Sedangkan pada aspek yang belum dilakukan karena terkait dengan tugas dan
fungsi unit lain, maka harus dilakukan koordinasi dan komunikasi. Misalnya
adalah terkait organisasi yang tepat fungsi dan tepat ukuran, masalah SDM, dan
kualitas layanan. Maka harus dilakukan riset evaluasi yang melibatkan
Puslitbang yang memiliki kewenangan untuk itu.
Saat
ini dokumen terkait kinerja individu dan organisasi masih sangat dibutuhkan
untuk menjawab tentang ke-mengapaannya. Secara teoritik, Wright and Taylor (1994)

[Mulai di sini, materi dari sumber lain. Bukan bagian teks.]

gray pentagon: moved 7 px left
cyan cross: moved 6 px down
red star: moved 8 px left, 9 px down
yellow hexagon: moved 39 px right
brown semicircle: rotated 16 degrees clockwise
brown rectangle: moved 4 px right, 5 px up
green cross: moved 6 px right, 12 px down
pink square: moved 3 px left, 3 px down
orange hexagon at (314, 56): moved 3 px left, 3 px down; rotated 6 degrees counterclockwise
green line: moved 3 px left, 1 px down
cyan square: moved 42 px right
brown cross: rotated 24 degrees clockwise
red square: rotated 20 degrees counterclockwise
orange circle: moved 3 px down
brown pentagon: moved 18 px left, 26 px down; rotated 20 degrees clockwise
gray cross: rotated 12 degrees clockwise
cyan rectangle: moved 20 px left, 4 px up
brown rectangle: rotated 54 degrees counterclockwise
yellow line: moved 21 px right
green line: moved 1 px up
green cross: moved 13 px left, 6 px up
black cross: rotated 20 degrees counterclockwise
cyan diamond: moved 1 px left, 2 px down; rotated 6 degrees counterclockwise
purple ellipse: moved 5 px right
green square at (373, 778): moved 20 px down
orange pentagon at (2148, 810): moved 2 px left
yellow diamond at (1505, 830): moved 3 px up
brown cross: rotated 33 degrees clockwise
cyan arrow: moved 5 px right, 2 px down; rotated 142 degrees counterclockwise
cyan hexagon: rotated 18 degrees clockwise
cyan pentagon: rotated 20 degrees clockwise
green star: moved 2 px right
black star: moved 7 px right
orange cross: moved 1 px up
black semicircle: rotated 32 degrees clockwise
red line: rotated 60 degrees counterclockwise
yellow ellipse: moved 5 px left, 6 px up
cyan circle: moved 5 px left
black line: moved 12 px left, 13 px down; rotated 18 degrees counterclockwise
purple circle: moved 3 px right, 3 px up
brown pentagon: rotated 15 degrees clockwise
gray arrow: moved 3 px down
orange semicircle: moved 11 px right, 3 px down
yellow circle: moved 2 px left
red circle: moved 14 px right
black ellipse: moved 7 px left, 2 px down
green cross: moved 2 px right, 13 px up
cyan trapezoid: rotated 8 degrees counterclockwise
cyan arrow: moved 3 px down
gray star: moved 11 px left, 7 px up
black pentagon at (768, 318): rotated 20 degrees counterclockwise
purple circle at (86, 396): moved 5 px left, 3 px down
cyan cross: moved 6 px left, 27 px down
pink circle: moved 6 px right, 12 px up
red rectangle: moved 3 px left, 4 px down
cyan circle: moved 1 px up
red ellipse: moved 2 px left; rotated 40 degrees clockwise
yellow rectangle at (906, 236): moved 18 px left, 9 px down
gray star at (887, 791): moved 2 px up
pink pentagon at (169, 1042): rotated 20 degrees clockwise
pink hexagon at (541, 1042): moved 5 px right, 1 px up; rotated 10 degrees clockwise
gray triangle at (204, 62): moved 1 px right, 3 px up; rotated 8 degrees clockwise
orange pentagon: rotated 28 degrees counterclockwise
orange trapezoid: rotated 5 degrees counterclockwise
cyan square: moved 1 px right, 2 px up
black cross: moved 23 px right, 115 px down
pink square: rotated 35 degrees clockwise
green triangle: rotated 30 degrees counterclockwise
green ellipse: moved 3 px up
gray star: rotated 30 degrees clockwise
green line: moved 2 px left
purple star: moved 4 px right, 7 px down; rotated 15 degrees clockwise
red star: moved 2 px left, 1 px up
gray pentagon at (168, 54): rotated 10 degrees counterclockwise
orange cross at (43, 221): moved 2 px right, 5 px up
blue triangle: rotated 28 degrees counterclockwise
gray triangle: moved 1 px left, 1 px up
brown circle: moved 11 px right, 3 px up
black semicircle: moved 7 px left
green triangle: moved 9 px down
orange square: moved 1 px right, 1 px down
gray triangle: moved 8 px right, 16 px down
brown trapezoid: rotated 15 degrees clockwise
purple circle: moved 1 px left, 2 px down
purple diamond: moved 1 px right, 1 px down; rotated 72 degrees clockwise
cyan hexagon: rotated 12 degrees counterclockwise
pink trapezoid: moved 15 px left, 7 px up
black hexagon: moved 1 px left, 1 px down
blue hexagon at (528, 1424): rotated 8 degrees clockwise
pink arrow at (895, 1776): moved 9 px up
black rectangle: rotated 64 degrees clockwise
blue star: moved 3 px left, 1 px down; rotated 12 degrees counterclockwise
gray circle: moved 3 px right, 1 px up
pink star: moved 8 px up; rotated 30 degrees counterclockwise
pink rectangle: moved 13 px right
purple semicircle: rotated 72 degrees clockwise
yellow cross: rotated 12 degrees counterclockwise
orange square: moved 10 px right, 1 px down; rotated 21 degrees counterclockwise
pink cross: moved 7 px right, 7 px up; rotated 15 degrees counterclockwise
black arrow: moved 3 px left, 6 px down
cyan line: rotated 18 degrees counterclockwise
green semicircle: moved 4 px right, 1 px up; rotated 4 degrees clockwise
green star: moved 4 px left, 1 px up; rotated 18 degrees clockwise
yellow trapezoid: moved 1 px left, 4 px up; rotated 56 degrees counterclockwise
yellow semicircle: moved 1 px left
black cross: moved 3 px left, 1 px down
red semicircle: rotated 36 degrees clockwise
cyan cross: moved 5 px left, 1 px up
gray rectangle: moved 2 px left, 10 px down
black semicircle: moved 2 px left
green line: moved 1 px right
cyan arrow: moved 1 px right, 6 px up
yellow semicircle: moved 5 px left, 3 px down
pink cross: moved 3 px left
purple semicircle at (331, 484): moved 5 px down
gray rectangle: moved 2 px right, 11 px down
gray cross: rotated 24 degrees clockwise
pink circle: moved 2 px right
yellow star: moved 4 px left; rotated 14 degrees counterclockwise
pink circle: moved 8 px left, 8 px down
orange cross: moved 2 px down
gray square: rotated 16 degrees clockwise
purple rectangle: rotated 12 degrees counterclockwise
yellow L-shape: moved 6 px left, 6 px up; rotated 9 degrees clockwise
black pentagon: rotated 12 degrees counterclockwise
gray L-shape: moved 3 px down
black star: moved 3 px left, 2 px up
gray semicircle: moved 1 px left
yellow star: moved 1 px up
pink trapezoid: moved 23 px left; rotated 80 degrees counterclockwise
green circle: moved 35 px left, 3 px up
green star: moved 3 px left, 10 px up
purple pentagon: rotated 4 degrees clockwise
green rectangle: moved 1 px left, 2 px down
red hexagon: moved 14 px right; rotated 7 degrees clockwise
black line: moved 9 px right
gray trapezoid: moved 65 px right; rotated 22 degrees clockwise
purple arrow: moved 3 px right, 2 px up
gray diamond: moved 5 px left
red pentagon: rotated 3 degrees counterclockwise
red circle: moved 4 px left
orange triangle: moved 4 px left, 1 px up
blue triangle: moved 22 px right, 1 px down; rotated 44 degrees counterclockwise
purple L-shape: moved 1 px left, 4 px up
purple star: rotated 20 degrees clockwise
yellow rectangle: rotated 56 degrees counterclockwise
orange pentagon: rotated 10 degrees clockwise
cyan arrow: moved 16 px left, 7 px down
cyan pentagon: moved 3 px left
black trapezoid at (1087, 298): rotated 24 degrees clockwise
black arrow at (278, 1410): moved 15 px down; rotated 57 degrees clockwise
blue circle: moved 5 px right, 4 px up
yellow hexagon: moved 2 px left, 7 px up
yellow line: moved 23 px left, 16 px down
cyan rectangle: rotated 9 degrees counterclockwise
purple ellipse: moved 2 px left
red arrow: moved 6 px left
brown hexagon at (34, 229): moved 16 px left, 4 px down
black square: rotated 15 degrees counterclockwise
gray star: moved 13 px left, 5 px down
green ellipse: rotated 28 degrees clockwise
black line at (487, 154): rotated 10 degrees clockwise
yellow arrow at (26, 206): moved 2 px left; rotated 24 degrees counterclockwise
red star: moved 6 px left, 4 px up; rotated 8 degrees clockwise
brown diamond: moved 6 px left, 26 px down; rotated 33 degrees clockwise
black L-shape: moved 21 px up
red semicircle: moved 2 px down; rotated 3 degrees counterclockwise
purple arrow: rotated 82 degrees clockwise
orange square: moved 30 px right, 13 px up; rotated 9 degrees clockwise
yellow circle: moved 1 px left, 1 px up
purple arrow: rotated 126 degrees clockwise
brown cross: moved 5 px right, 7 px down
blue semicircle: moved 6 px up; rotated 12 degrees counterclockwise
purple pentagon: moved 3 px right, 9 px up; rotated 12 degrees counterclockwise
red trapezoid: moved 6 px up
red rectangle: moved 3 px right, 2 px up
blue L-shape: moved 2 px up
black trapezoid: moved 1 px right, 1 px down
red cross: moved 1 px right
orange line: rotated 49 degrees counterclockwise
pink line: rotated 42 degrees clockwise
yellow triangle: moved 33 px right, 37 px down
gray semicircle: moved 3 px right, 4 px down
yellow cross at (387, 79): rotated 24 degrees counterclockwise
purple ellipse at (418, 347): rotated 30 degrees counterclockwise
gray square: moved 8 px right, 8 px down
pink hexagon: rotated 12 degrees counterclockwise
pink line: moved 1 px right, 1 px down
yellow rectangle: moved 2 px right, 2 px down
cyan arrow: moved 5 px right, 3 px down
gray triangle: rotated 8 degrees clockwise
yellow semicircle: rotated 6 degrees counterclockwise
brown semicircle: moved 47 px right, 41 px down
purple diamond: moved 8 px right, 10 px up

mengidentifikasi 9 dimensi yang dapat menjadi penyebab kemungkinan permasalahan
kinerja, yaitu dimensi kejelasan sasaran (goal
clarity), dimenasi kemampuan (ability), dimenasi tingkat kesulitan
tugas (task difficulty), dimensi
motivasi intrinsik (intrinsic motivation),
dimensi motivasi ekstrinsik (extrinsic
motivation), dimensi umpan balik (feedback),
dimensi sumber-sumber (resources), dimensi
kondisi kerja (working conditions),
dan dimensi permasalahan pribadi (personal
problems). Untuk memastikan hal
yang terjadi di lingkungan Badan Litbang ini maka perlu riset sehingga terjawab
apa faktor penyebab permasalahan kinerja tersebut dan dapat dicarikan
solusinya. Khusus tentang SDM, saat ini harus menjadi prioritas dilakukan riset
dan tindaklanjut pengembangannya menuju smart
ASN karena ini menjadi fokus tahapan yang telah dibuat dalam kurun RPJMN ke
tiga (2015-2019).
Bila
hal ini dilakukan secara terkoordinasi, bisa dipastikan RB sukses dapat kita
capai. Secara culture, organisasi
akan semakin baik dengan continuous improvement
sebagai hasil kajian ilmiah, dan dokumen yang diperlukan dapat dipenuhi sebagaimana
aktivitas yang telah dilakukan. Namun sebaliknya, bila mind set RB kita adalah semata-mata pemenuhan dokumen sehingga yang
belum tersedia harus ada dan diadakan, maka bisa jadi hal ini dapat dicapai memenuhi
nilai yang diharapkan namun substansinya hilang, budaya kerja tetap lemah, kapasitas
dan akuntabilitas organisasi tidak bergerak naik.